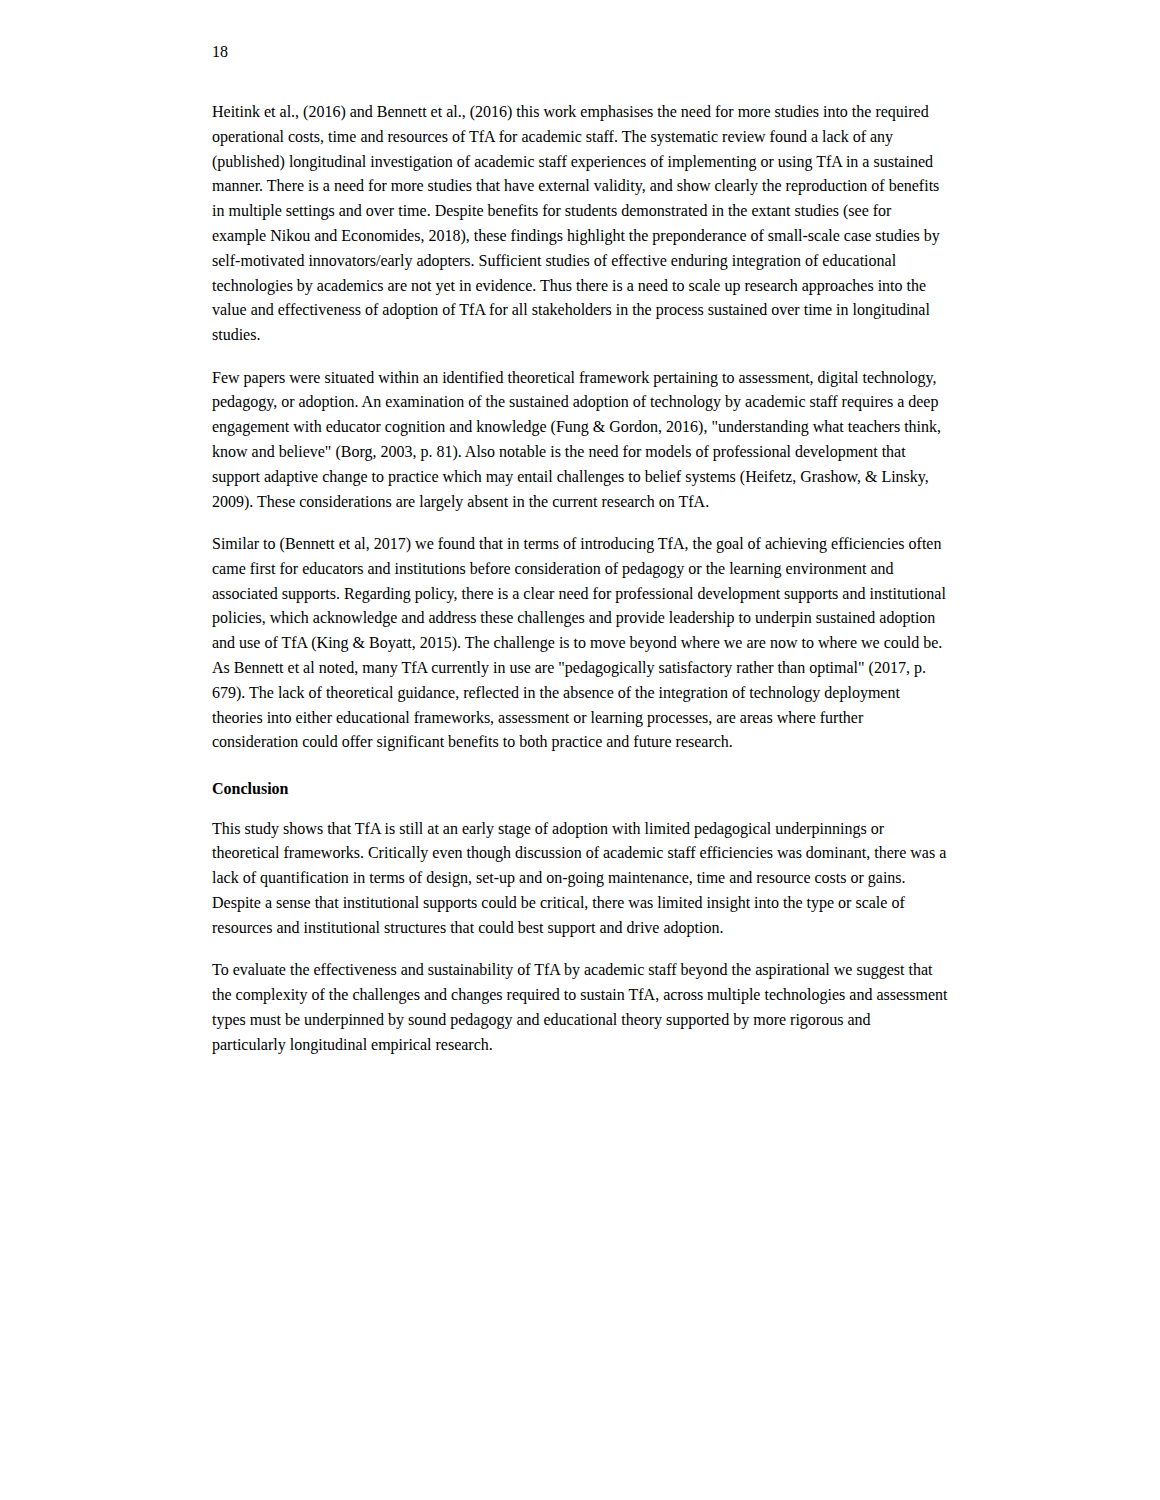18
Heitink et al., (2016) and Bennett et al., (2016) this work emphasises the need for more studies into the required operational costs, time and resources of TfA for academic staff. The systematic review found a lack of any (published) longitudinal investigation of academic staff experiences of implementing or using TfA in a sustained manner. There is a need for more studies that have external validity, and show clearly the reproduction of benefits in multiple settings and over time. Despite benefits for students demonstrated in the extant studies (see for example Nikou and Economides, 2018), these findings highlight the preponderance of small-scale case studies by self-motivated innovators/early adopters. Sufficient studies of effective enduring integration of educational technologies by academics are not yet in evidence. Thus there is a need to scale up research approaches into the value and effectiveness of adoption of TfA for all stakeholders in the process sustained over time in longitudinal studies.
Few papers were situated within an identified theoretical framework pertaining to assessment, digital technology, pedagogy, or adoption. An examination of the sustained adoption of technology by academic staff requires a deep engagement with educator cognition and knowledge (Fung & Gordon, 2016), "understanding what teachers think, know and believe" (Borg, 2003, p. 81). Also notable is the need for models of professional development that support adaptive change to practice which may entail challenges to belief systems (Heifetz, Grashow, & Linsky, 2009). These considerations are largely absent in the current research on TfA.
Similar to (Bennett et al, 2017) we found that in terms of introducing TfA, the goal of achieving efficiencies often came first for educators and institutions before consideration of pedagogy or the learning environment and associated supports. Regarding policy, there is a clear need for professional development supports and institutional policies, which acknowledge and address these challenges and provide leadership to underpin sustained adoption and use of TfA (King & Boyatt, 2015). The challenge is to move beyond where we are now to where we could be. As Bennett et al noted, many TfA currently in use are "pedagogically satisfactory rather than optimal" (2017, p. 679). The lack of theoretical guidance, reflected in the absence of the integration of technology deployment theories into either educational frameworks, assessment or learning processes, are areas where further consideration could offer significant benefits to both practice and future research.
Conclusion
This study shows that TfA is still at an early stage of adoption with limited pedagogical underpinnings or theoretical frameworks. Critically even though discussion of academic staff efficiencies was dominant, there was a lack of quantification in terms of design, set-up and on-going maintenance, time and resource costs or gains. Despite a sense that institutional supports could be critical, there was limited insight into the type or scale of resources and institutional structures that could best support and drive adoption.
To evaluate the effectiveness and sustainability of TfA by academic staff beyond the aspirational we suggest that the complexity of the challenges and changes required to sustain TfA, across multiple technologies and assessment types must be underpinned by sound pedagogy and educational theory supported by more rigorous and particularly longitudinal empirical research.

**TASK REQUIREMENTS:**
An exact copy is needed of the lines from the start of the listing through the line with "Few papers were", both end lines included and pictures excluded.

**RESULT OF THIS EXERCISE:**
18
Heitink et al., (2016) and Bennett et al., (2016) this work emphasises the need for more studies into the required operational costs, time and resources of TfA for academic staff. The systematic review found a lack of any (published) longitudinal investigation of academic staff experiences of implementing or using TfA in a sustained manner. There is a need for more studies that have external validity, and show clearly the reproduction of benefits in multiple settings and over time. Despite benefits for students demonstrated in the extant studies (see for example Nikou and Economides, 2018), these findings highlight the preponderance of small-scale case studies by self-motivated innovators/early adopters. Sufficient studies of effective enduring integration of educational technologies by academics are not yet in evidence. Thus there is a need to scale up research approaches into the value and effectiveness of adoption of TfA for all stakeholders in the process sustained over time in longitudinal studies.
Few papers were situated within an identified theoretical framework pertaining to assessment, digital technology, pedagogy, or adoption. An examination of the sustained adoption of technology by academic staff requires a deep engagement with educator cognition and knowledge (Fung & Gordon, 2016), "understanding what teachers think, know and believe" (Borg, 2003, p. 81). Also notable is the need for models of professional development that support adaptive change to practice which may entail challenges to belief systems (Heifetz, Grashow, & Linsky, 2009). These considerations are largely absent in the current research on TfA.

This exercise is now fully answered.